Soylu için yapmamıştık, bari Filistin için yapalım

Bir grup ABD’li senatör, soykırımcı İsrail’in davasına bakan Uluslararası Ceza Mahkemesi yargıçlarını tehdit etmiş. Tehdit mektubunda “İsrail aleyhine bir karar alırsanız sizin ve aileniz için iyi olmaz, İsrail’in canını yakarsanız biz de sizin canınızı yakarız” diyorlar.

Dünyanın her yerinde bir davanın yargıçlarını tehdit etmek ağır bir suçtur. Amerikan yasalarında da öyledir ama, Siyonizmin her köşeyi tuttuğu ABD’de bu haydutlara dava açacak bir savcı çıkacağını sanmıyorum.

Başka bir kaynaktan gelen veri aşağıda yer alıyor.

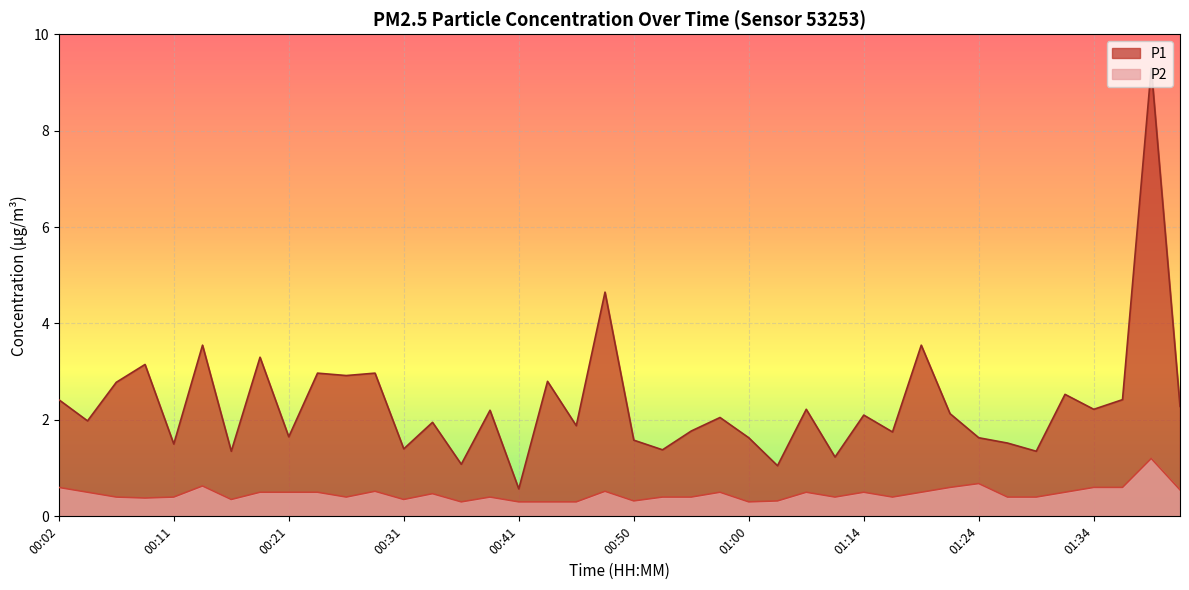

What is the difference between the highest and lowest values at 00:46?

1.6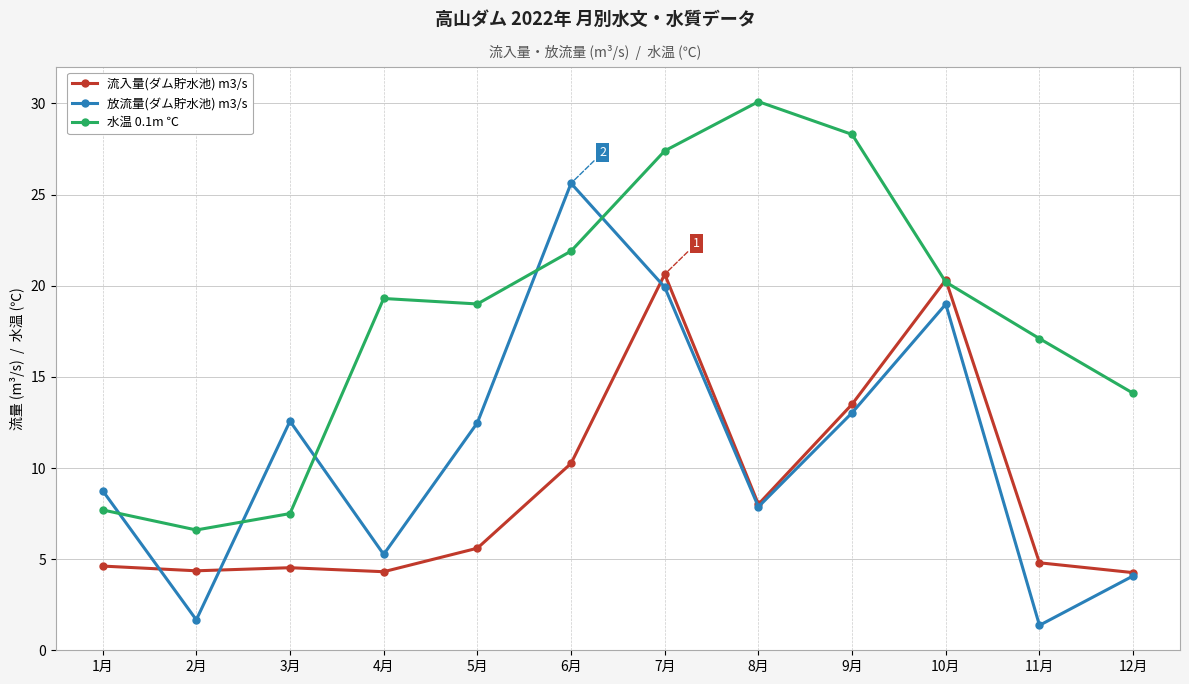

What is the sum of the 流入量(ダム貯水池) m3/s values at 3月 and 12月?

8.8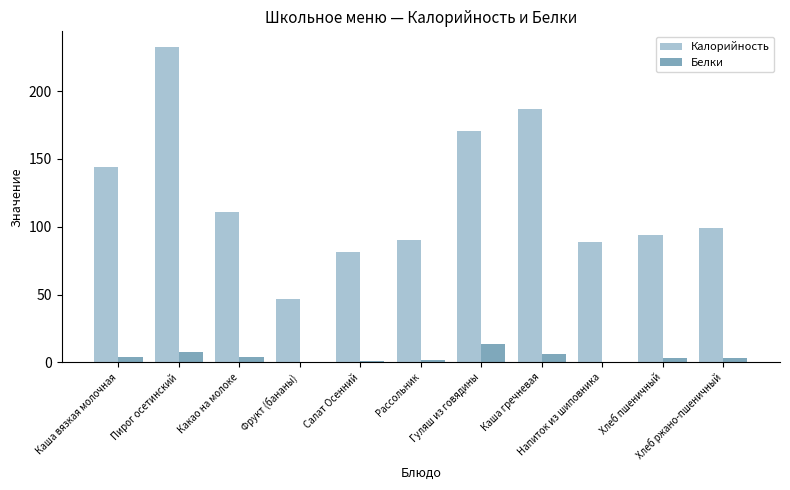

What are all the series names shown in the legend?

Калорийность, Белки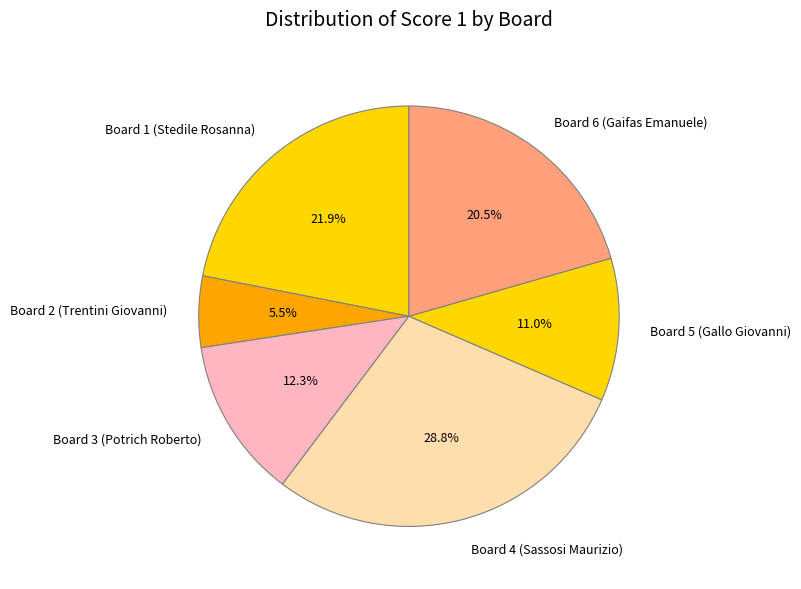

What percentage is NOT represented by Board 4 (Sassosi Maurizio)?

71.2%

Ancak suç uluslararası mahkemeye yönelik işlendiğine göre dünyanın her ülkesinden savcılar, bu arsız çete için harekete geçebilir. Hatta geçebilir değil, geçmelidir. Çünkü bu bir insanlık ve hukuk görevi. Türkiye’deki savcıların da res’en soruşturma başlatma yetkisi olduğuna eminim. Şimdi hepimiz o yiğit savcıyı bekliyoruz.

YAPTIRIM UYGULANMALI

Öte yandan bu Siyonist çeteye dava açılması yetmez. Uluslarası haydutluk yaptıkları için yaptırımlar ile de muhattap olmaları gerekiyor. Gazze soykırımına karşı duran ve Filistin’i destekleyen ülkeler, bu senatörleri derhal istenmeyen adam ilan etmeli, seyahat yasakları getirmeli ve mallarına el koymalı. Bütün ülkelerin bunu yapması gerekiyor ama, biz kendi ülkemiz için kendi hükümetimize söylemiş olalım.

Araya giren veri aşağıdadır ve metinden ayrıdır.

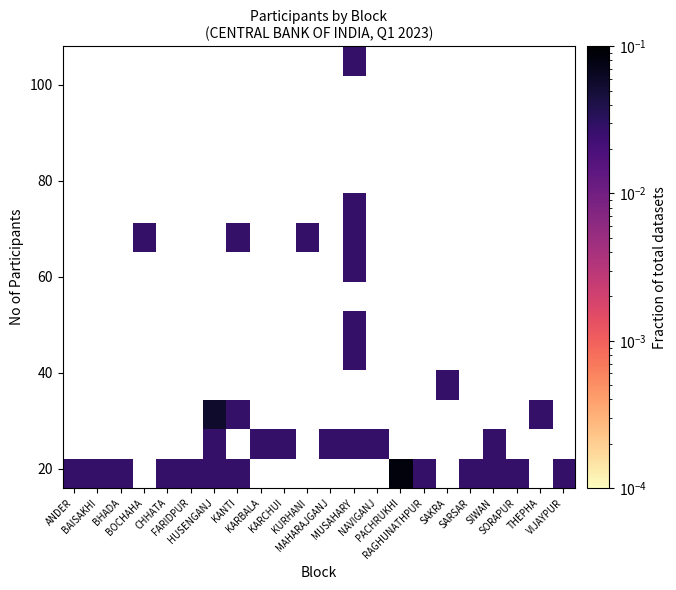

At which category does the chart reach its minimum across all series?

ANDER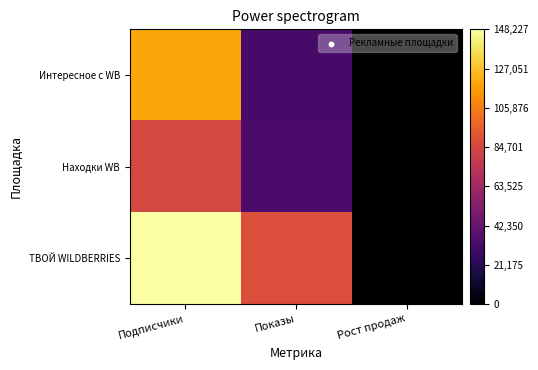

At how many categories does at least one series exceed 25280?

2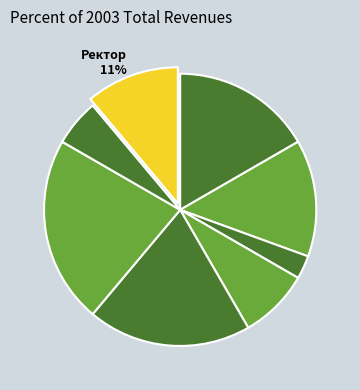

How many slices are in this pie chart?

8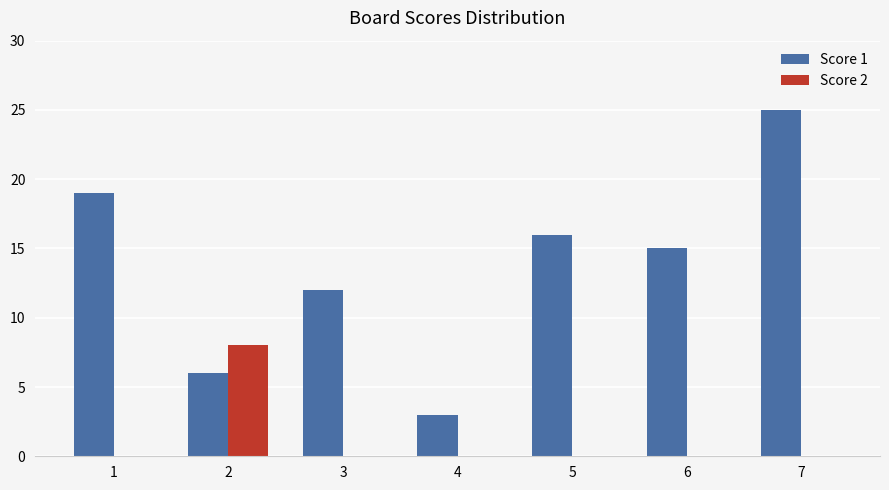

Reading left to right, transcribe all the data shown in this chart.

Score 1: 1=19	2=6	3=12	4=3	5=16	6=15	7=25
Score 2: 1=0	2=8	3=0	4=0	5=0	6=0	7=0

Hatırlarsanız ABD, Süleyman Soylu ve bazı bürokratlara yaptırım uygulamış, Türk dışişleri o zaman bu yaptırımlara mütekabil bir yanıt vermemişti. O dönem bize basit bir konu gibi gelse de ABD’liler “zafer kazandık, biz adamların bakanını vurduk onlar bize bir şey yapamadı” yorumları yapmışlardı. O zaman veremediğimiz cevabı, bugün son derece haklı bir sebebe dayanarak verme fırsatı önümüzde duruyor.

ÖLDÜRÜLEN ÖĞRETMENE IRKÇILIK İFTİRASI

İstanbul’da okul müdürü İbrahim Oktugan’ı öldüren 17 yaşındaki katil, cinayeti 10 bin liraya aldığı silahla işlemiş. Çarşı pazar iyi maşallah, isteyen istediği yerden istediği silah alabiliyor.

Tekrar ediyorum, Türkiye’de vali beyler kedi-köpek peşinde koşacaklarına, oyuncaktan operasyonlar düzenleyeceklerine silahlanma sorununa bir çözüm bulsunlar.

Irkçı takım, katilin “Arapça konuştuğum için beni ve annemi azarladı” diye anlatmasının üzerine atlamış. Akılları sıra merhum okul müdürü İbrahim Bey’i ırkçı gösterecekler, bu sayede bir de katile ceza indirimi sağlayacaklar!

Aklınızı başınıza toplayın. Türk okullarında yüzbinlerce öğretmen, binlerce yönetici var, yüzbinlerce yabancı asıllı öğrenci bu okullara devam ediyor ve kayıtlara geçmiş bir tek ırkçılık ayrımcılık vakası yok. Sırf kendi zehirli fikrinizi yaymak için öğretmenlerimize bu şekilde iftira atamazsınız. Türkiye sizin tüm çabalarınıza rağmen nefret iklimine teslim olmadı, olmayacak.

ÖZGÜR BEY HANGİ SOKAĞI DİNLİYOR?

Özgür Özel "Twitter’ı dinlemek yerine sokağın sesini dinlemek daha organik ve gerçekçi siyaset üretmeye katkı sağlıyor." demiş. Özgür Bey, sağduyulu tespitleri ile bizi gerçekten şaşırtıyor. Bravo.

Ama sanırım kendi dediğini kendisi pek uygulamıyor. Öyle olsaydı eğer, her gün en az bir kere “Osman Kavala’yı serbest bırakın” der miydi hiç? Belli ki sokakta insanların ne konuştuğundan pek haberi yok.

ÇİN FIRSATI KAÇIYOR

Tüm Batı basını Şi Cinping’in Avrupa seyahatini konuşuyor. Cinping, Sırbistan ve Fransa’dan sonra Macaristan’a geçti. Özellikle Sırbistan ve Macaristan ile ciddi anlaşmalar imzalandığı, Fransa’nın da ABD’ye rağmen Çin fırsatını kaçırmak istemediği konuşuluyor. Herkes nakit zengini Çin’in ziyaretinden memnun.

Peki biz ne yapıyoruz? ABD’den İngiltere’den gelecek kalıcı olmayan, yüksek faizli sıcak paranın peşinde koşuyoruz. Batılıların bin tane tehditle ve iç işlerimize karışmak şartı ile verdiği sadakanın peşinde koşacağımıza Çinli teknoloji şirketlerini, Çinli yatırım fonlarını Türkiye’ye çekmenin yollarını arasak ya!

Hükümet ne zaman Çin ile işbirliği yapmaya kalksa Çin’deki insan hakları ihlalleri gündeme getiriliyor. Sanki Batılıların insan hakları sicili çok temizmiş gibi! Türkiye bu konuda tam otuz yıl kaybetti. Bir otuz yıl daha kaybetmeye değer mi? Hatta daha acı bir soru soralım: Yeni yüzyılda dünya liderliğine yükselen bir ülkeyi göremeden Türkiye Yüzyılını inşa etmek mümkün mü?